GIVEN INFORMATION –
------------------------------------------------

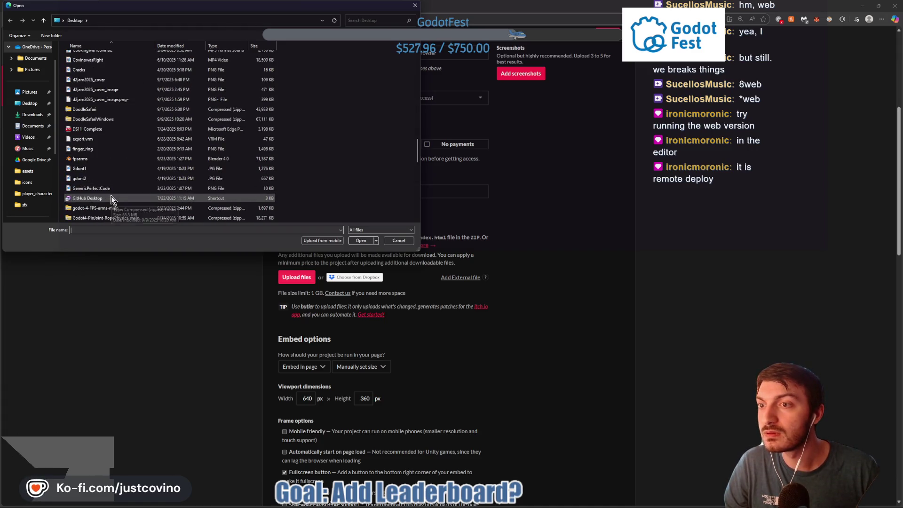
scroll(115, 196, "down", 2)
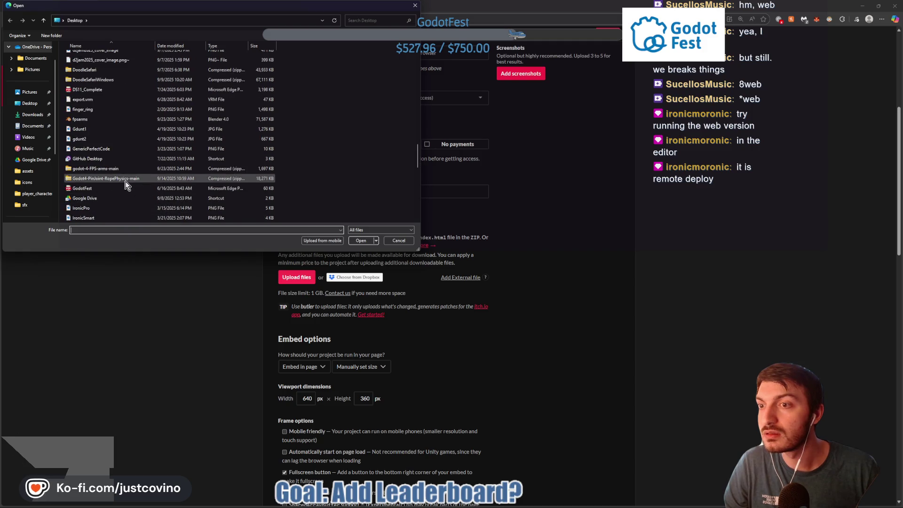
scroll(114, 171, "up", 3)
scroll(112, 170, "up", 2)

------------------------------------------------

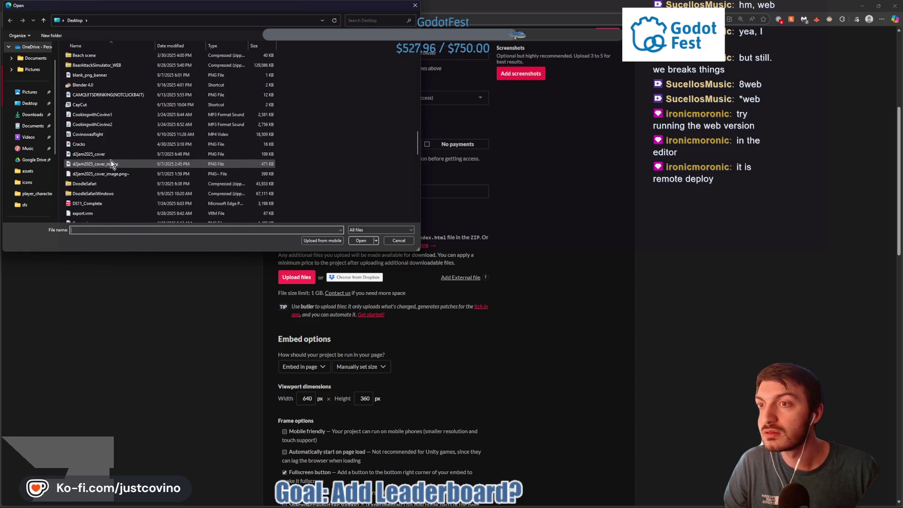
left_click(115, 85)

------------------------------------------------

WHAT YOU WILL DO – Return every line in the listing that contains the word "scroll".

OUTPUT BELOW –
scroll(115, 196, "down", 2)
scroll(114, 171, "up", 3)
scroll(112, 170, "up", 2)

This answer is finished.